## Task item
Return the data below exactly, stopping after the line with "middle pip: (134, 76)".

┌──

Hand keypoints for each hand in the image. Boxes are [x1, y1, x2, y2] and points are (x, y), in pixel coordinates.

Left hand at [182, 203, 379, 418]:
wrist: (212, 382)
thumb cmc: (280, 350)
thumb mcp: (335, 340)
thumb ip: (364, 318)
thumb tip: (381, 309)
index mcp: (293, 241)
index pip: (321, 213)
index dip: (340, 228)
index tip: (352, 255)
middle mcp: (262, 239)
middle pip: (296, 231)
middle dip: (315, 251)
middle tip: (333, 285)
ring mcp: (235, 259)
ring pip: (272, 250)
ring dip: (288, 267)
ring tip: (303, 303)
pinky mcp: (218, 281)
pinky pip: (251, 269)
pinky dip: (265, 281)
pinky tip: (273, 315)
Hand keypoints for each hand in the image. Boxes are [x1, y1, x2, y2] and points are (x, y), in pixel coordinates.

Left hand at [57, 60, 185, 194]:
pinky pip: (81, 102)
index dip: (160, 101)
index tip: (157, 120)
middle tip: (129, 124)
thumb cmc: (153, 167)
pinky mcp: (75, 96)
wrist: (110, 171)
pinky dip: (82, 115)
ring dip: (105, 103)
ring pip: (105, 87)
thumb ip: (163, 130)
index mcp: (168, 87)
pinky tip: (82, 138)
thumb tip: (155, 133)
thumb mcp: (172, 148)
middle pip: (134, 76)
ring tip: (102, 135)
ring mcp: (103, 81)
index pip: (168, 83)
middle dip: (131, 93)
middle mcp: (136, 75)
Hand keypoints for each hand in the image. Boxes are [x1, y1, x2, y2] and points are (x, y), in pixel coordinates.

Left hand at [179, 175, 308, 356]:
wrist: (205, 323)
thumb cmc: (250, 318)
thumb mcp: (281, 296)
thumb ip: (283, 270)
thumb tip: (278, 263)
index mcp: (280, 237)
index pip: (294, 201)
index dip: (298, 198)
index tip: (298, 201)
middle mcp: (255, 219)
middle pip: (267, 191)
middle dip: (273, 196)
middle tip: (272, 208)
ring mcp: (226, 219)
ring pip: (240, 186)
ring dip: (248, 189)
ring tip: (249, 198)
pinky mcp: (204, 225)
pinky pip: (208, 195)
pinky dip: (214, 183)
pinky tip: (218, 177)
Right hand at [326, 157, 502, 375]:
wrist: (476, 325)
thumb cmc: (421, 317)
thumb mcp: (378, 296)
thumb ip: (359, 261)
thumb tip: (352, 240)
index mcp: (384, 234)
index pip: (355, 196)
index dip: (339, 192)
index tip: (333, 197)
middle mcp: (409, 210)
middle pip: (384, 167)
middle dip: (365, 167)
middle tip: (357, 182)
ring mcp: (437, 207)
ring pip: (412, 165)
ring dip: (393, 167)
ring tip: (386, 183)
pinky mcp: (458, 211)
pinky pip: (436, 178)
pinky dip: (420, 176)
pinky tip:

└──

## Answer
Hand keypoints for each hand in the image. Boxes are [x1, y1, x2, y2] and points are (x, y), in pixel coordinates.

Left hand at [182, 203, 379, 418]:
wrist: (212, 382)
thumb cmc: (280, 350)
thumb mcp: (335, 340)
thumb ip: (364, 318)
thumb tip: (381, 309)
index mcp: (293, 241)
index pip: (321, 213)
index dip: (340, 228)
index tip: (352, 255)
middle mcp: (262, 239)
middle pip: (296, 231)
middle dip: (315, 251)
middle tip: (333, 285)
ring mcp: (235, 259)
ring pip: (272, 250)
ring dip: (288, 267)
ring tip: (303, 303)
pinky mcp: (218, 281)
pinky pip: (251, 269)
pinky dip: (265, 281)
pinky tip: (273, 315)
Hand keypoints for each hand in the image. Boxes are [x1, y1, x2, y2] and points are (x, y), in pixel coordinates.

Left hand at [57, 60, 185, 194]:
pinky pip: (81, 102)
index dip: (160, 101)
index tip: (157, 120)
middle tip: (129, 124)
thumb cmc: (153, 167)
pinky mcp: (75, 96)
wrist: (110, 171)
pinky dip: (82, 115)
ring dip: (105, 103)
ring pip: (105, 87)
thumb ip: (163, 130)
index mcp: (168, 87)
pinky tip: (82, 138)
thumb tip: (155, 133)
thumb mcp: (172, 148)
middle pip: (134, 76)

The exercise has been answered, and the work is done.